欢呼戛然而止,双手竖起,高举半空,刹那停滞,自由下坠,稀稀拉拉摔落在地。
瞳孔映照天光。
梁渠仰面望天,天空是浓郁如血的红色,淅淅沥沥的血珠坠落,旋转中浮现一个不动的点,世界变得格外清晰。
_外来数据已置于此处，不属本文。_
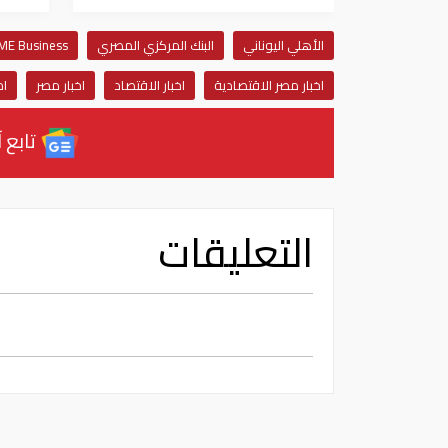
الأهلي اليوناني
البنك المركزي المصري
ME Business
اخبار مصر الاقتصادية
اخبار الاقتصاد
اخبار مصر
اخ
تابع آ
التعليقات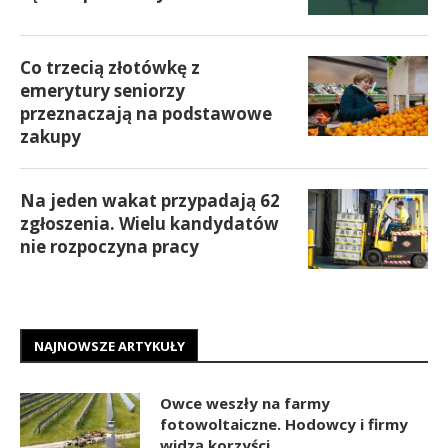
Co trzecią złotówkę z
emerytury seniorzy
przeznaczają na podstawowe
zakupy
Na jeden wakat przypadają 62
zgłoszenia. Wielu kandydatów
nie rozpoczyna pracy
NAJNOWSZE ARTYKUŁY
Owce weszły na farmy
fotowoltaiczne. Hodowcy i firmy
widzą korzyści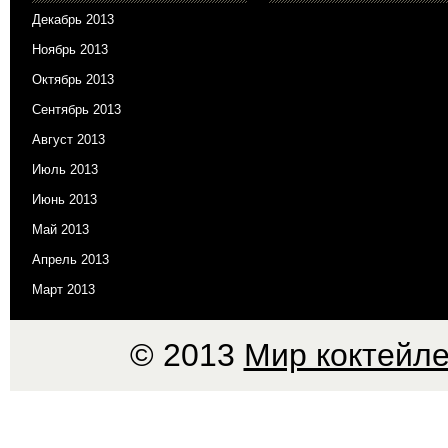
Декабрь 2013
Ноябрь 2013
Октябрь 2013
Сентябрь 2013
Август 2013
Июль 2013
Июнь 2013
Май 2013
Апрель 2013
Март 2013
© 2013
Мир коктейле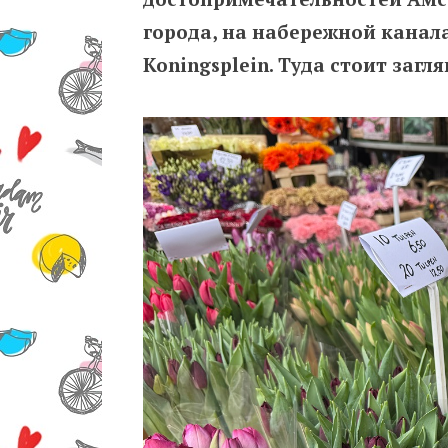
города, на набережной канал
Koningsplein. Туда стоит загля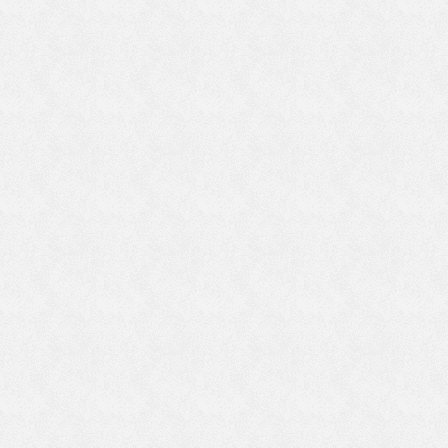
そ
ろ
る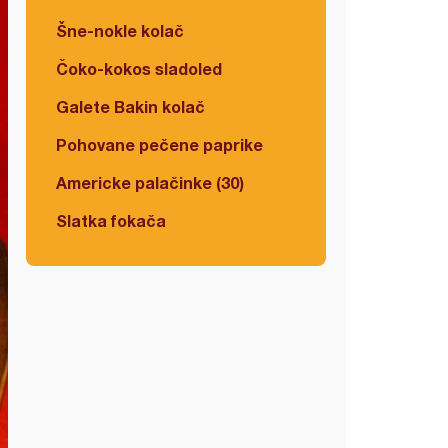
Šne-nokle kolač
Čoko-kokos sladoled
Galete Bakin kolač
Pohovane pečene paprike
Americke palačinke (30)
Slatka fokača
血液滚烫一瞬,温柔地把力量输送到每一个角落,悄无声息间,他发生了一次蜕变,体内根海起伏扩张。
“这就是,九阶的天狗蚀日?”
梁渠恍惚一下。
他感觉到什么东西从消逝的生命中流走,转移到了他的身上,如泡温泉,所有的毛孔都打开,浑身通畅。
一直以为张龙象的枭神夺食爽快非常,故而羡慕许久。
原来……
真的这么爽!??
这玩意可比宝药好用多了。
《应龙杀经》全力洞开,流动的风融汇成海,捕捉信息。
太虚楼,三品,六境一位,不善杀伐,难居二品。
整座太虚峰的细节映照心间,每一张人脸上都是错愕、僵硬,所有派小星坐标逐一浮现,宛若漆黑大海上漂浮的一个个信标,他挂载上壶王穿梭神通,纵身消失在苍穹。
彼岸花随风摇曳。
“轰!”
天际血石碑轰然爆裂,碎石雨落。
惊恐后知后觉,张牙舞爪地爬出心间。
太虚山迸发尖啸!
疾驰!
疾驰!
疾驰!
尖啸瞬间消失耳畔,宛若按下暂停。
梁渠拼了命地赶路。
六千二百倍根海起伏徜徉,他跳入血河,原本水行千里的千里,配合飞廉,眨眼变作水行十万八千里!
只一个纵跃,便跳到了下一个宗门。
左手捏紧五行盘,右手挥舞伏波,疾驰,伏波挥舞,疾驰。
梁渠机械般地挥舞玄兵。
没有必要看,更没有时间看。
他着急赶场!
利刃切开一条又一条抖动的线,留下一座又一座狭长的峡谷。
没有人挡得住,没有人拦得住。
一位、两位、三位……
阴间数十年出一位的夭龙,不断陨落,下饺子一样死在闭关的静室里,死在休息的卧房里,临死前惊恐瞥见伏波斩下,回忆跳闪,宛若变成昔日未曾踏上修行路的凡人,站在堤坝之下,看洪水滔天,淹没一切!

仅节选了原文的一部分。